Records for this exercise –
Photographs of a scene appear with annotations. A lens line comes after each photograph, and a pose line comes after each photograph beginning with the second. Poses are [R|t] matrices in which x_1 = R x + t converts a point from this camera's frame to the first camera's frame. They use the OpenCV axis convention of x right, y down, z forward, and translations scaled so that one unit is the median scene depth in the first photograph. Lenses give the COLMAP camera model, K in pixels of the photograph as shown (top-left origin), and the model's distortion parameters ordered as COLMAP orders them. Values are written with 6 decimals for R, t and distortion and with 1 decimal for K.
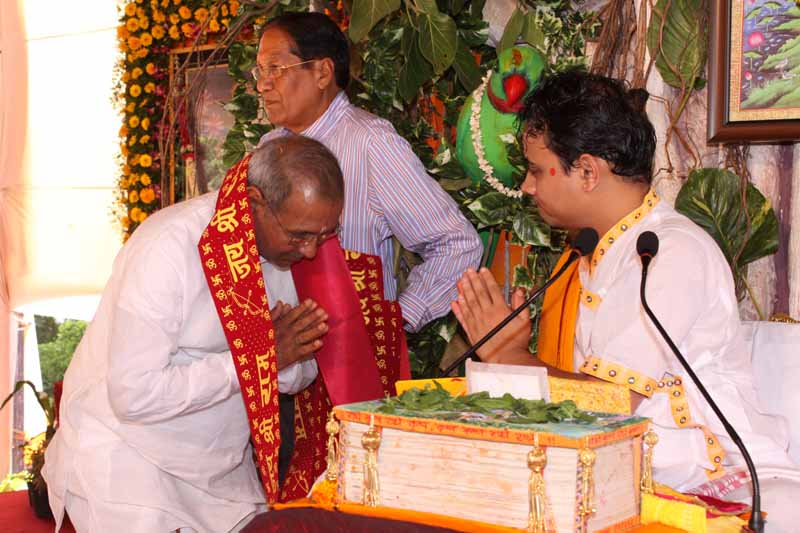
lens RADIAL K [[1333.3, 0, 394.9], [0, 1333.3, 266.6], [0, 0, 1]] dist [0.018869, 0.000000]
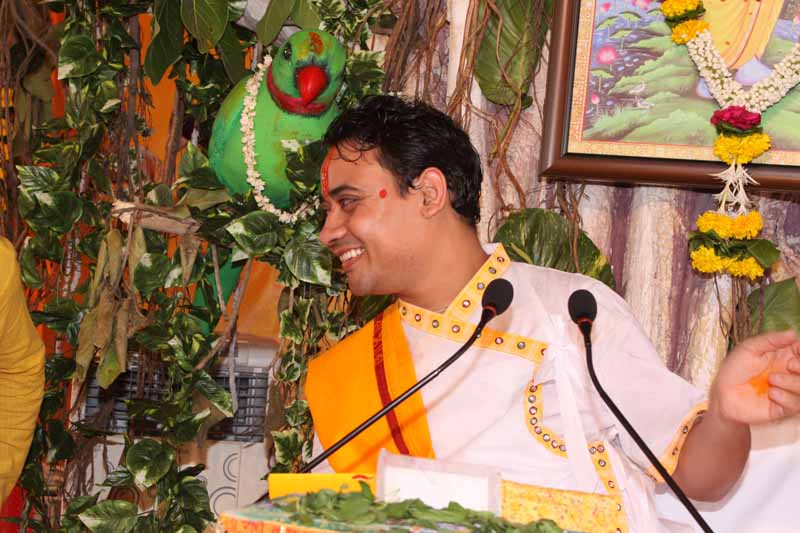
lens RADIAL K [[1626.7, 0, 401.0], [0, 1626.7, 268.0], [0, 0, 1]] dist [-0.001041, 0.000000]
pose [[0.958321, 0.076904, 0.275149, -0.110072], [-0.071316, 0.996994, -0.030271, -0.002096], [-0.276649, 0.009386, 0.960925, 0.082328]]
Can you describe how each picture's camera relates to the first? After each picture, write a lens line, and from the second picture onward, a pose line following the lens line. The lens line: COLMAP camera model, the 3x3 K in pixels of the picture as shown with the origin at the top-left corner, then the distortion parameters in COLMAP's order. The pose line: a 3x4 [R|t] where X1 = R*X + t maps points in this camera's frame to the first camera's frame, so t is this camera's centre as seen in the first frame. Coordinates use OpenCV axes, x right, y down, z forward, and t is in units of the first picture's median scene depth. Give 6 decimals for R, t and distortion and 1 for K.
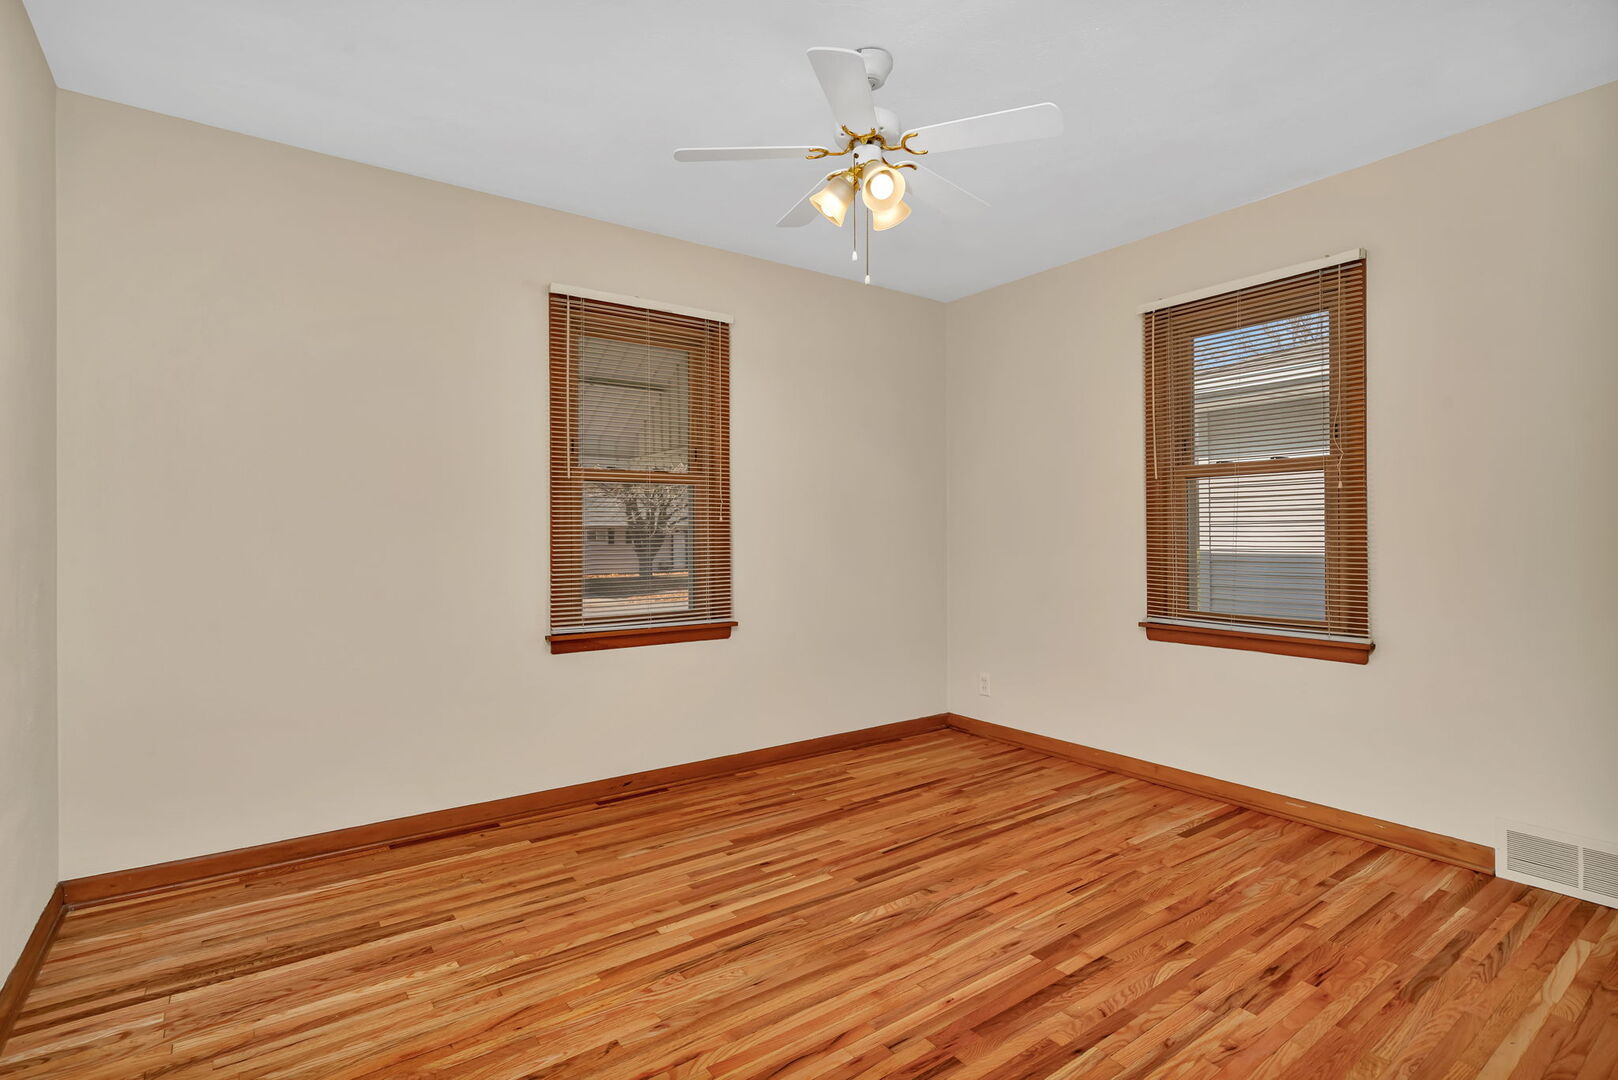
lens RADIAL K [[782.4, 0, 806.2], [0, 782.4, 539.2], [0, 0, 1]] dist [-0.002744, 0.002134]
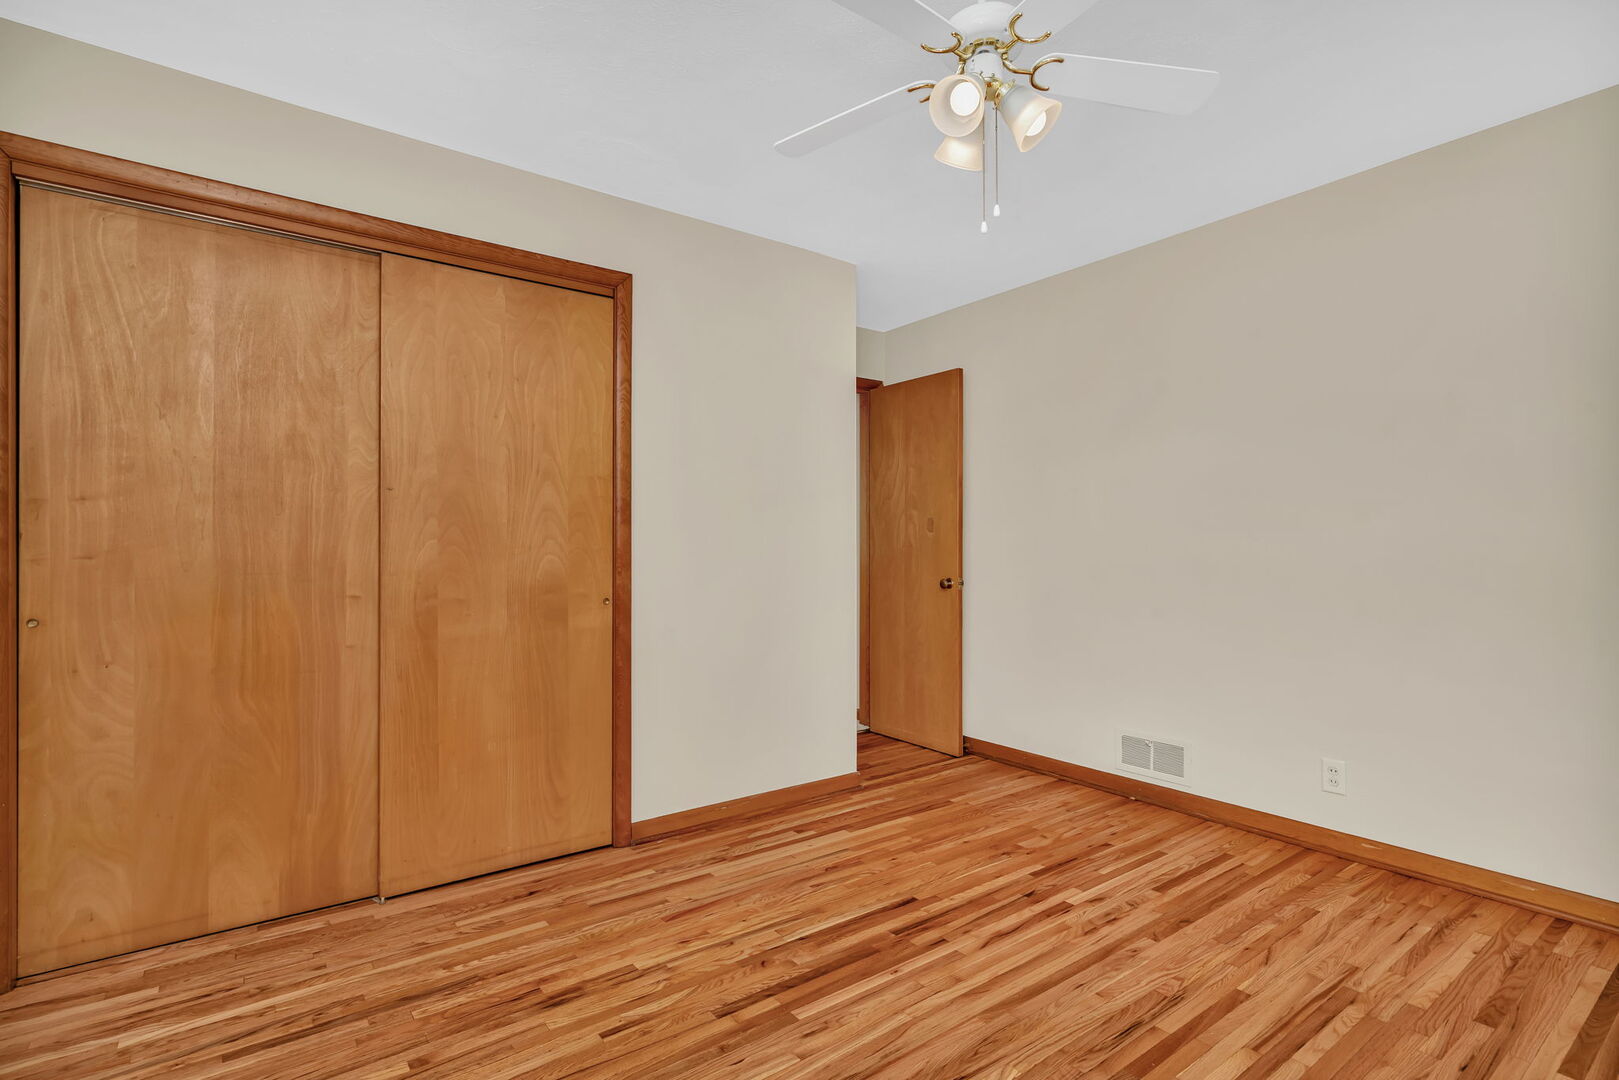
lens RADIAL K [[782.9, 0, 814.2], [0, 782.9, 544.2], [0, 0, 1]] dist [-0.002744, 0.002134]
pose [[-0.999868, 0.006328, -0.014950, 0.299546], [0.006347, 0.999979, -0.001203, -0.012182], [0.014942, -0.001297, -0.999888, 2.035197]]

Task instructions – Copy all the material exactly; omit images.

Exercise response –
Photographs of a scene appear with annotations. A lens line comes after each photograph, and a pose line comes after each photograph beginning with the second. Poses are [R|t] matrices in which x_1 = R x + t converts a point from this camera's frame to the first camera's frame. They use the OpenCV axis convention of x right, y down, z forward, and translations scaled so that one unit is the median scene depth in the first photograph. Lenses give the COLMAP camera model, K in pixels of the photograph as shown (top-left origin), and the model's distortion parameters ordered as COLMAP orders them. Values are written with 6 decimals for R, t and distortion and with 1 decimal for K.
lens RADIAL K [[1333.3, 0, 394.9], [0, 1333.3, 266.6], [0, 0, 1]] dist [0.018869, 0.000000]
lens RADIAL K [[1626.7, 0, 401.0], [0, 1626.7, 268.0], [0, 0, 1]] dist [-0.001041, 0.000000]
pose [[0.958321, 0.076904, 0.275149, -0.110072], [-0.071316, 0.996994, -0.030271, -0.002096], [-0.276649, 0.009386, 0.960925, 0.082328]]
Can you describe how each picture's camera relates to the first? After each picture, write a lens line, and from the second picture onward, a pose line following the lens line. The lens line: COLMAP camera model, the 3x3 K in pixels of the picture as shown with the origin at the top-left corner, then the distortion parameters in COLMAP's order. The pose line: a 3x4 [R|t] where X1 = R*X + t maps points in this camera's frame to the first camera's frame, so t is this camera's centre as seen in the first frame. Coordinates use OpenCV axes, x right, y down, z forward, and t is in units of the first picture's median scene depth. Give 6 decimals for R, t and distortion and 1 for K.
lens RADIAL K [[782.4, 0, 806.2], [0, 782.4, 539.2], [0, 0, 1]] dist [-0.002744, 0.002134]
lens RADIAL K [[782.9, 0, 814.2], [0, 782.9, 544.2], [0, 0, 1]] dist [-0.002744, 0.002134]
pose [[-0.999868, 0.006328, -0.014950, 0.299546], [0.006347, 0.999979, -0.001203, -0.012182], [0.014942, -0.001297, -0.999888, 2.035197]]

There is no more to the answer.